OpenMp doesn't utilize all CPUs(dual socket, w

2020-04-14 08:57发布

问题:

I have a dual socket system with 22 real cores per CPU or 44 hyperthreads per CPU. I can get openMP to completely utilize the first CPU(22 cores/44 hyper) but I cannot get it to utilize the second CPU.

I am using CPUID HWMonitor to check my core usage. The second CPU is always at or near 0 % on all cores.

Using:

int nProcessors = omp_get_max_threads();

gets me nProcessors = 44, but I think it's just using the 44 hyperthreads of 1 CPU instead of 44 real cores(should be 88 hyperthreads)

After looking around a lot, I'm not sure how to utilize the other CPU.

My CPU is running fine as I can run other parallel processing programs that utilize all of them.

I'm compiling this in 64 bit but I don't think that matters. Also, I'm using Visual studio 2017 Professional version 15.2. Open MP 2.0(only one vs supports). Running on a windows 10 Pro, 64 bit, with 2 Intel Xeon E5-2699v4 @ 2.2Ghz processors.

回答1:

So answering my own question with thanks to @AlexG for providing some insight. Please see comments section of question.

This is a Microsoft Visual Studio and Windows problem.

First read Processor Groups for Windows.

Basically, if you have under 64 logical cores, this would not be a problem. Once you get past that, however, you will now have two process groups for each socket(or other organization Windows so chooses). In my case, each process group had 44 hyperthreads and represented one physical CPU socket and I had exactly two process groups. Every process(program) by default, is only given access to one process group, hence I initially could only utilize 44 threads on one core. However, if you manually create threads and use SetThreadGroupAffinity to set the thread's processor group to one that is different from your program's initially assigned group, then your program now becomes a multi processor group. This seems like a round-about way to enable multi-processors but yes this is how to do it. A call to GetProcessGroupAffinity will show that the number of groups becomes greater than 1 once you start setting each thread's individual process group.
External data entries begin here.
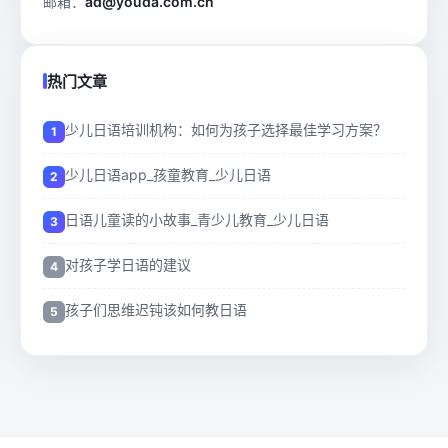
邮箱：
ad@youda.com.cn
热门文章
少儿日语培训机构：如何为孩子选择最佳学习方案？
少儿日语app_孩童教育_少儿日语
日语儿童读的小故事_青少儿教育_少儿日语
对孩子学日语的建议
孩子们思维迟钝该如何教日语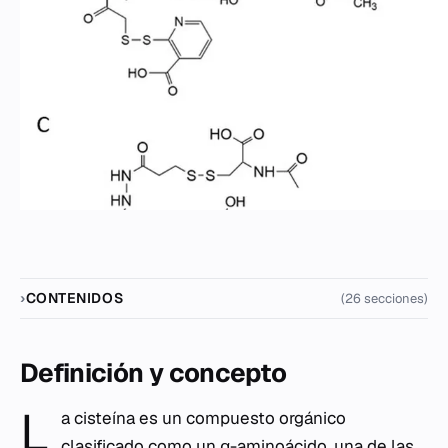
CONTENIDOS
(26 secciones)
Definición y concepto
L
a cisteína es un compuesto orgánico
clasificado como un α-aminoácido, una de las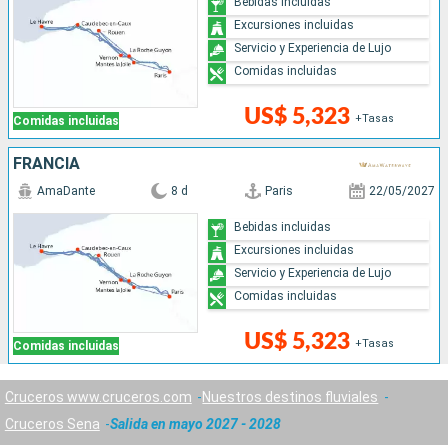
Bebidas incluidas
Excursiones incluidas
Servicio y Experiencia de Lujo
Comidas incluidas
US$ 5,323
+Tasas
Comidas incluidas
FRANCIA
AmaDante
8 d
Paris
22/05/2027
Bebidas incluidas
Excursiones incluidas
Servicio y Experiencia de Lujo
Comidas incluidas
US$ 5,323
+Tasas
Comidas incluidas
Cruceros www.cruceros.com
Nuestros destinos fluviales
Cruceros Sena
Salida en mayo 2027 - 2028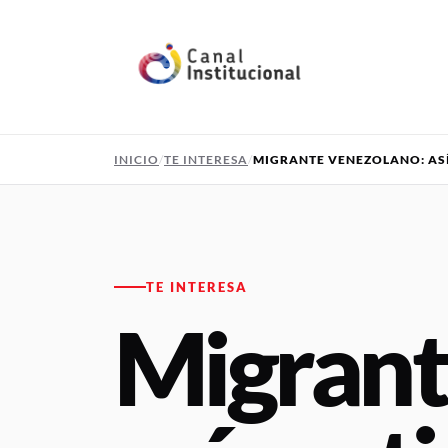
Pasar al contenido principal
INICIO
TE INTERESA
MIGRANTE VENEZOLANO: ASÍ
TE INTERESA
Migrant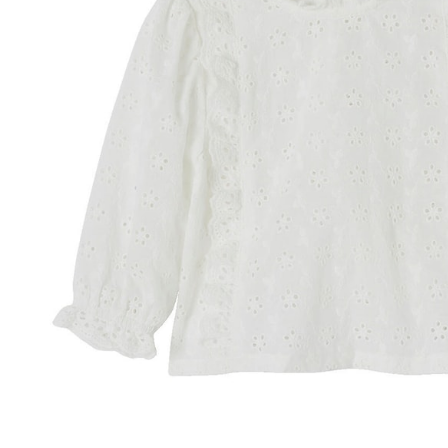
In den Warenkorb
Lieferung nach Hause
Lieferbar - in 6-7 Werktagen bei Dir
Versand durch Partner
Filialabholung
Einen Moment bitte...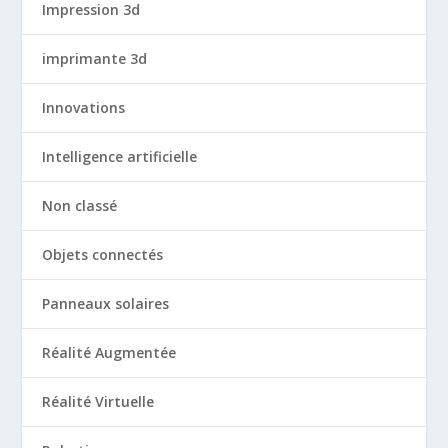
Impression 3d
imprimante 3d
Innovations
Intelligence artificielle
Non classé
Objets connectés
Panneaux solaires
Réalité Augmentée
Réalité Virtuelle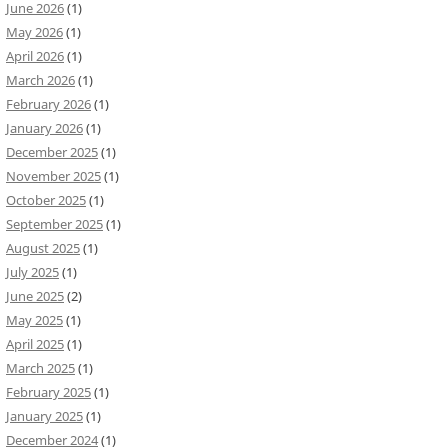
June 2026
(1)
May 2026
(1)
April 2026
(1)
March 2026
(1)
February 2026
(1)
January 2026
(1)
December 2025
(1)
November 2025
(1)
October 2025
(1)
September 2025
(1)
August 2025
(1)
July 2025
(1)
June 2025
(2)
May 2025
(1)
April 2025
(1)
March 2025
(1)
February 2025
(1)
January 2025
(1)
December 2024
(1)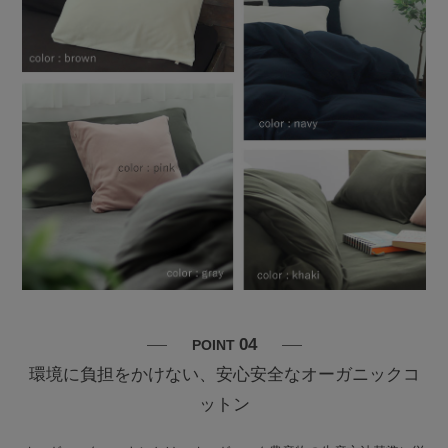
04
POINT
環境に負担をかけない、安心安全なオーガニックコ
ットン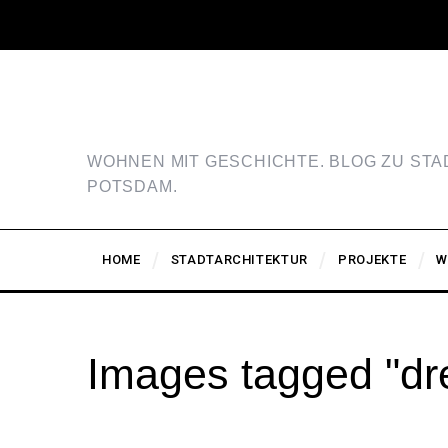
WOHNEN MIT GESCHICHTE. BLOG ZU ST
POTSDAM.
HOME
STADTARCHITEKTUR
PROJEKTE
W
Images tagged "dre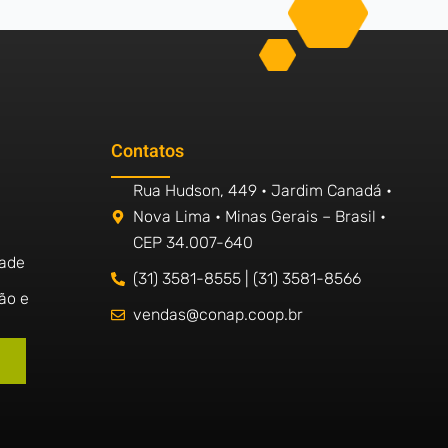
Contatos
Rua Hudson, 449 • Jardim Canadá •
Nova Lima • Minas Gerais – Brasil •
CEP 34.007-640
dade
(31) 3581-8555 | (31) 3581-8566
ão e
vendas@conap.coop.br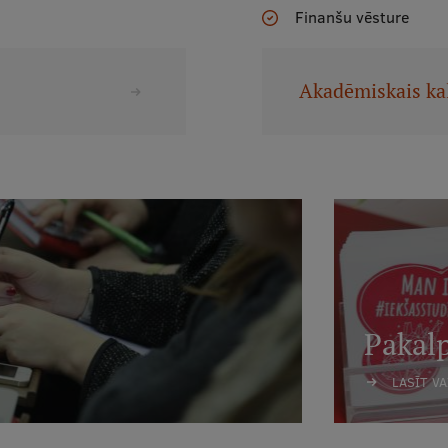
Finanšu vēsture
Akadēmiskais ka
Pakal
LASĪT V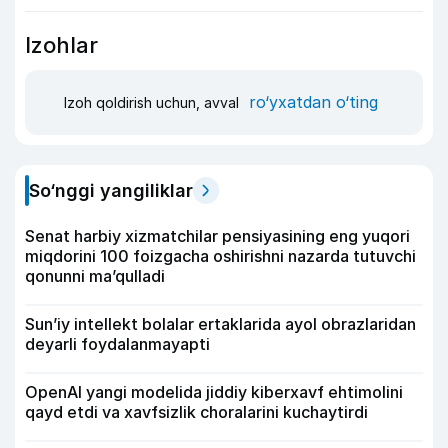
Izohlar
ro‘yxatdan o‘ting
Izoh qoldirish uchun, avval
So‘nggi yangiliklar
Senat harbiy xizmatchilar pensiyasining eng yuqori
miqdorini 100 foizgacha oshirishni nazarda tutuvchi
qonunni ma’qulladi
Sun’iy intellekt bolalar ertaklarida ayol obrazlaridan
deyarli foydalanmayapti
OpenAI yangi modelida jiddiy kiberxavf ehtimolini
qayd etdi va xavfsizlik choralarini kuchaytirdi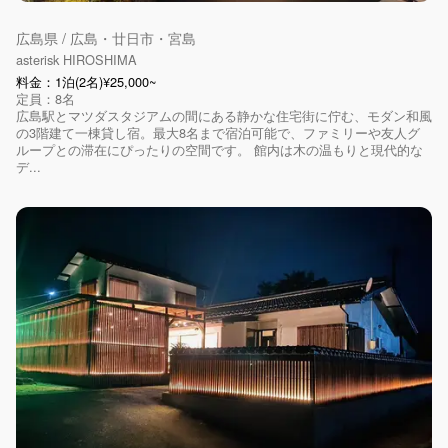
広島県 / 広島・廿日市・宮島
asterisk HIROSHIMA
料金：1泊(2名)¥25,000~
定員：8名
広島駅とマツダスタジアムの間にある静かな住宅街に佇む、モダン和風
の3階建て一棟貸し宿。最大8名まで宿泊可能で、ファミリーや友人グ
ループとの滞在にぴったりの空間です。 館内は木の温もりと現代的な
デ...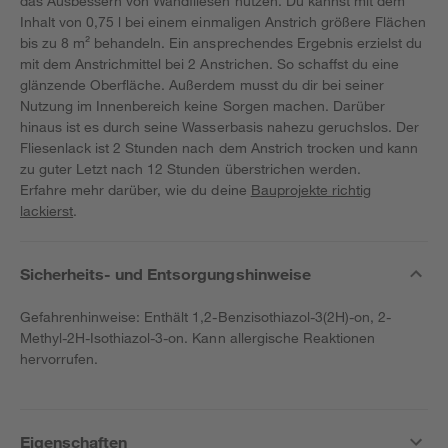
das Ausbessern von Wandfliesen nutzen. Du kannst mit dem
Inhalt von 0,75 l bei einem einmaligen Anstrich größere Flächen
bis zu 8 m² behandeln. Ein ansprechendes Ergebnis erzielst du
mit dem Anstrichmittel bei 2 Anstrichen. So schaffst du eine
glänzende Oberfläche. Außerdem musst du dir bei seiner
Nutzung im Innenbereich keine Sorgen machen. Darüber
hinaus ist es durch seine Wasserbasis nahezu geruchslos. Der
Fliesenlack ist 2 Stunden nach dem Anstrich trocken und kann
zu guter Letzt nach 12 Stunden überstrichen werden.
Erfahre mehr darüber, wie du deine
Bauprojekte richtig
lackierst
.
Sicherheits- und Entsorgungshinweise
Gefahrenhinweise: Enthält 1,2-Benzisothiazol-3(2H)-on, 2-
Methyl-2H-Isothiazol-3-on. Kann allergische Reaktionen
hervorrufen.
Eigenschaften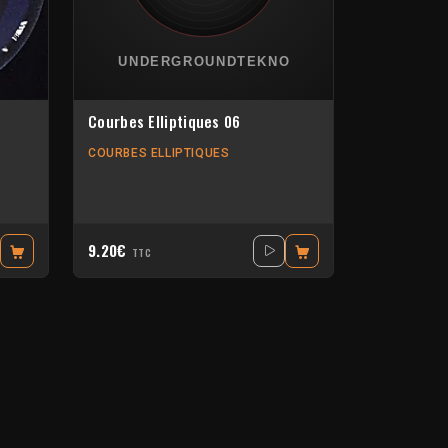
Courbes Elliptiques 06
COURBES ELLIPTIQUES
9.20€
TTC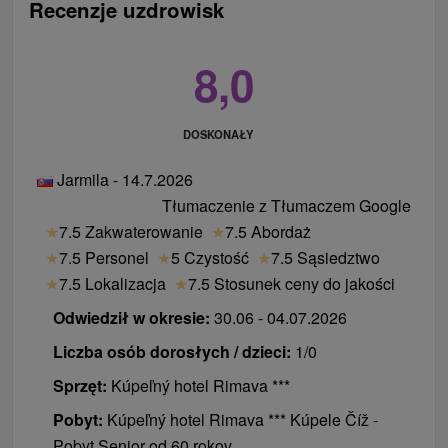
Recenzje uzdrowisk
8,0
DOSKONAŁY
Jarmila - 14.7.2026
Tłumaczenie z Tłumaczem Google
★
7.5 Zakwaterowanie
★
7.5 Abordaż
★
7.5 Personel
★
5 Czystość
★
7.5 Sąsiedztwo
★
7.5 Lokalizacja
★
7.5 Stosunek ceny do jakości
Odwiedził w okresie:
30.06 - 04.07.2026
Liczba osób dorosłych / dzieci:
1/0
Sprzęt:
Kúpeľný hotel Rimava ***
Pobyt:
Kúpeľný hotel Rimava *** Kúpele Číž -
Pobyt Senior od 60 rokov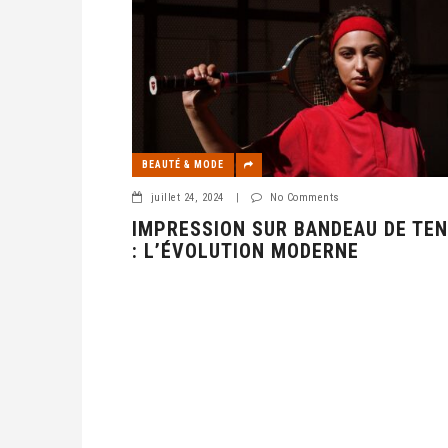
BEAUTÉ & MODE
juillet 24, 2024
|
No Comments
IMPRESSION SUR BANDEAU DE TEN
: L’ÉVOLUTION MODERNE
I was able to create an open MP block like so, and go through and assign process groups:

...

#pragma omp parallel num_threads( 88 )
{
    HANDLE thread = GetCurrentThread();

    if (omp_get_thread_num() > 32)
    {
        // Reserved has to be zero'd out after each use if reusing structure...
        GroupAffinity1.Reserved[0] = 0;
        GroupAffinity1.Reserved[1] = 0;
        GroupAffinity1.Reserved[2] = 0;
        GroupAffinity1.Group = 0;
        GroupAffinity1.Mask = 1 << (omp_get_thread_num()%32);
        if (SetThreadGroupAffinity(thread, &GroupAffinity1, &previousAffinity))
        {
            sprintf(buf, "Thread set to group 0: %d\n", omp_get_thread_num());
            OutputDebugString(buf);
        }
    }
    else
    {
        // Reserved has to be zero'd out after each use if reusing structure...
        GroupAffinity2.Reserved[0] = 0;
        GroupAffinity2.Reserved[1] = 0;
        GroupAffinity2.Reserved[2] = 0;
        GroupAffinity2.Group = 1;
        GroupAffinity2.Mask = 1 << (omp_get_thread_num() % 32);
        if (SetThreadGroupAffinity(thread, &GroupAffinity2, &previousAffinity))
        {
            sprintf(buf, "Thread set to group 1: %d\n", omp_get_thread_num());
            OutputDebugString(buf);
        }
    }
}

So with the above code, I was able to force 64 threads to run, 32 threads each per socket. Now I couldn't get over 64 threads even though I tried forcing omp_set_num_threads to 88. The reason seems to be linked to Visual Studio's implementation of OpenMP not allowing more than 64 OpenMP threads. Here's a link on that for more information

Thanks all for helping glean some more tidbits that helped in the eventual answer!